# [Извлечённый текст]
==*==

БАМ — пространство мечты
Часть вторая. Восточный БАМ
Владимир Севриновский
Читайте первую часть.

Когда в 2024 году гремели торжества по случаю полувекового юбилея БАМа, местные старожилы смеялись. Они знали, что железная дорога начала строиться еще в 1930-х, и не румяными комсомольцами, а, по большей части, заключенными. Для этого приказом ОГПУ был создан отдельный БАМлаг. Первый поезд из Комсомольска-на-Амуре в порт Ванино на Татарском проливе пришел в 1945 году. Правда, через Амур его пришлось переправлять на пароме. В позднесоветские времена БАМ лишь принял облик, близкий к нынешнему – строители возводили мосты, пробивали тоннели. Ударная комсомольская стройка была, в основном, на западе магистрали. На востоке зэков сменили железнодорожные войска.
Западный БАМ считается более живописным, поскольку пересекает многочисленные реки и горные хребты, проходит вдоль озера Байкал. Восточная часть не столь яркая, в ней уже чувствуется близость края континента – и близость войны, затронувшей Дальний Восток больше, чем Сибирь. Но и тут находится место мечте, будь то мечта о самостоятельной жизни, о комсомольской утопии среди тайги, о мире – или о прощении для всех и каждого.
Февральск

– Представь, что напротив тебя человек с пистолетом, готовый убить за плохое слово. Ты станешь материться?
Молодой словоохотливый отец Александр благословил многих, уходящих на фронт. Всего из рабочего поселка Февральск, где, по данным последней переписи, 3,5 тысячи жителей, на войну отправились, по словам местных, не менее 45 человек. Это примерно каждый семнадцатый мужчина в возрасте от 20 до 49 лет. Священник дает отеческие напутствия и уговаривает не сквернословить в бою:
– Доказано, что те, кто молится и не ругается, реже погибают. Фронтовые батюшки подтверждают. Кто матерится, тот там долго не живет.
В храме, над кандилом со свечами, укреплено «особое прошение о заупокойной ектении»: «о упокоении душ усопших рабов Божиих в братоубийственной смуте на Украине убиенных и о же проститися им всякому прегрешению, вольному же и невольному».
Отец Александр подтверждает, что эта формулировка не случайна – молиться стоит обо всех, по обе стороны фронта. Но все же оговаривается:
– Мы, в отличие от них, не звереем. Потому, что народ тут христианский. Иной, убивая человека, говорит ему: прости, брат!

Поселок назван по имени соседнего села Февральское, основанного переселенцами в конце XIX века. До него километра два, но ходить туда пешком не советуют – неподалеку бродит медведица, недавно она гонялась за велосипедистом. Дороги в поселке широкие, сложенные из плохо подогнанных друг к другу бетонных плит. Местные говорят, что их прокладывали на вырост – здесь планировался город, но не случилось. В Февральске удивительно много заборов – и курящих летом на балконах полуголых мужчин – задумчивых, никуда не спешащих. Женщин на балконе я не видел ни разу.

==*==

Расшифрованное содержимое страниц
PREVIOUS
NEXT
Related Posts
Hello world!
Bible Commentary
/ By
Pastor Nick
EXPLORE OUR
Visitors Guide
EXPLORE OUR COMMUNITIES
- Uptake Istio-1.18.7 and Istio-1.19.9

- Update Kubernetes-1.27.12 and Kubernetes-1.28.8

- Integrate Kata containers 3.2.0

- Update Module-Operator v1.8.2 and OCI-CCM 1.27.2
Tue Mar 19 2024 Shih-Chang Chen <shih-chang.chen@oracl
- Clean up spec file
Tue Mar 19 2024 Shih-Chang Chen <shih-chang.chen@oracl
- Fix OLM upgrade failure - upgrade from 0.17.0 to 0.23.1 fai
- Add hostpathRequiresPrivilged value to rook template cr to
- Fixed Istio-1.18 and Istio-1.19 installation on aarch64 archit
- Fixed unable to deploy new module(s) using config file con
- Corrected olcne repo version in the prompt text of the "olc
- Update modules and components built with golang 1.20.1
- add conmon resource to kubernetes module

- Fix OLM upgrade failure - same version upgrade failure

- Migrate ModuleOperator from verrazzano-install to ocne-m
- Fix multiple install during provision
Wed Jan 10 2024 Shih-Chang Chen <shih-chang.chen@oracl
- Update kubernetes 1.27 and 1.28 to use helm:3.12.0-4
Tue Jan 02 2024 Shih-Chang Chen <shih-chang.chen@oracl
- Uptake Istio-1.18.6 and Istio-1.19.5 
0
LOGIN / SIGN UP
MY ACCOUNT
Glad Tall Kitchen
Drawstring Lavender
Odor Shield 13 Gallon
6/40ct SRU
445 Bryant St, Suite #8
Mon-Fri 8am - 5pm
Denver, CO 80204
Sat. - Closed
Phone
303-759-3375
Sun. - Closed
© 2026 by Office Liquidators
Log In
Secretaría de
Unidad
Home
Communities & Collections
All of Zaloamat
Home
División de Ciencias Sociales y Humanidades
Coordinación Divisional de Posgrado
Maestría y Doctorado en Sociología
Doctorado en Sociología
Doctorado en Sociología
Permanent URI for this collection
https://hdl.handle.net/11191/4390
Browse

==*==

# [Что нужно сделать]
[a] Перескажите приведённый выше текст о Восточном БАМе в двух предложениях.
[b] Продолжите текст о Восточном БАМе, начав сразу после его последнего предложения.

# [Решённые задачи]
[a] Железную дорогу начали строить ещё в 1930-х годах, в основном силами заключённых, а на востоке их позже сменили железнодорожные войска; восточная часть магистрали не столь живописна, как западная, и в ней уже чувствуется близость края континента и войны. В посёлке Февральск отец Александр благословляет уходящих на фронт, уговаривает их не сквернословить в бою и считает, что молиться стоит обо всех, по обе стороны фронта.

[b]
На столбе в центре поселка – объявления: дискотека 90-х, возложение цветов к памятнику погибшим на Великой Отечественной, вербовочный плакат уже новой войны. В продуктовом магазине стоит «корзинка доброты» – тележка из супермаркета с энергетическими батончиками, пачками влажных салфеток и растворимым кофе. Табличка извещает, что это предназначено «мальчишкам на СВО». Сама тележка установлена волонтеркой, плетущей маскировочные сети для солдат. Такие есть, наверное, в каждом подобном поселке – тихие, с проседью, готовые кропотливо работать дни напролет.

В библиотеке идет лекция для младшеклассников «Животные на войне».
– Какие животные помогали на Великой Отечественной? – спрашивает ведущая.
– Дельфины! – выкрикивает стриженый мальчик.
– Кошки! – присоединяется девочка.
– Пони!
Школьники с плакатами о вреде курения плетутся по уличным бетонным плитам. Их сопровождают две женщины средних лет в пионерских галстуках. Девчонки дразнят одноклассника, бесконечно повторяя одну и ту же фразу:
– Ванечка, do you speak English?
В подъезде хрущобы двое подростков играют войну. Один – худенький, ледащий, в кепке с надписью «Lone wolf». Другой – крупный, веснушчатый, с золочеными двуглавыми орлами на кепке и футболке. Из ушибленной лодыжки сочится кровь, в руке – пластиковый автомат Калашникова.

– Стреляет пульками на 80 метров! – гордится пацан, покровительственно кладя руку на шею друга-противника.
Мусорные баки исписаны короткими фразами: «Долой буржуев. К черту власть. Где дороги? Где деньги? Где работа?» На кирпичном недострое неподалеку красной краской выведен серп и молот, ниже – утверждение: «Ленин жив!»
– Ай, больно! – доносятся из пустых окон детские вопли – и грохот швыряемых камней. Залезаю внутрь, навстречу крикам и общему смеху. Сворачиваю в бетонный коридор – и едва успеваю уклониться от кирпича. За углом обнаруживается стайка пацанов. Увидев взрослого, они ловко сигают из окна. Избитый пацаненок сбегает вместе со всеми, его жалобные крики слышатся уже с улицы, постепенно затихая.
Улак
Девушка с большой сумкой входит в плацкартный вагон на станции Тында. У нее широкие скулы и испуганные глаза, словно она каждый миг ожидает удара. На свое место она садится с краю, как на чужое. На соседних полках покоятся две луноликие, почти одинаковые женщины с мощными руками, похожие на оживших каменных идолов. Черты их так лаконичны, что даже возраст определить невозможно – не то под сорок им, не то за шестьдесят. Они взирают на новую пассажирку величественно и безмятежно. Наконец, одна коротко спрашивает:
– Эльга?
Девушка оживляется, кивает, и вскоре уже рассказывает каменным женщинам о своем пути через всю Россию к Эльгинскому месторождению коксующегося угля – самому крупному в России, чтобы работать горничной в гостинице для вахтовиков:
– Сперва из Москвы в Иркутск, потом в Тынду. За Иркутском люди страшные! С непривычки неделю вообще не спала.
– Назад будешь ехать – только спать всю дорогу, – незлобиво усмехается рабочий по соседству.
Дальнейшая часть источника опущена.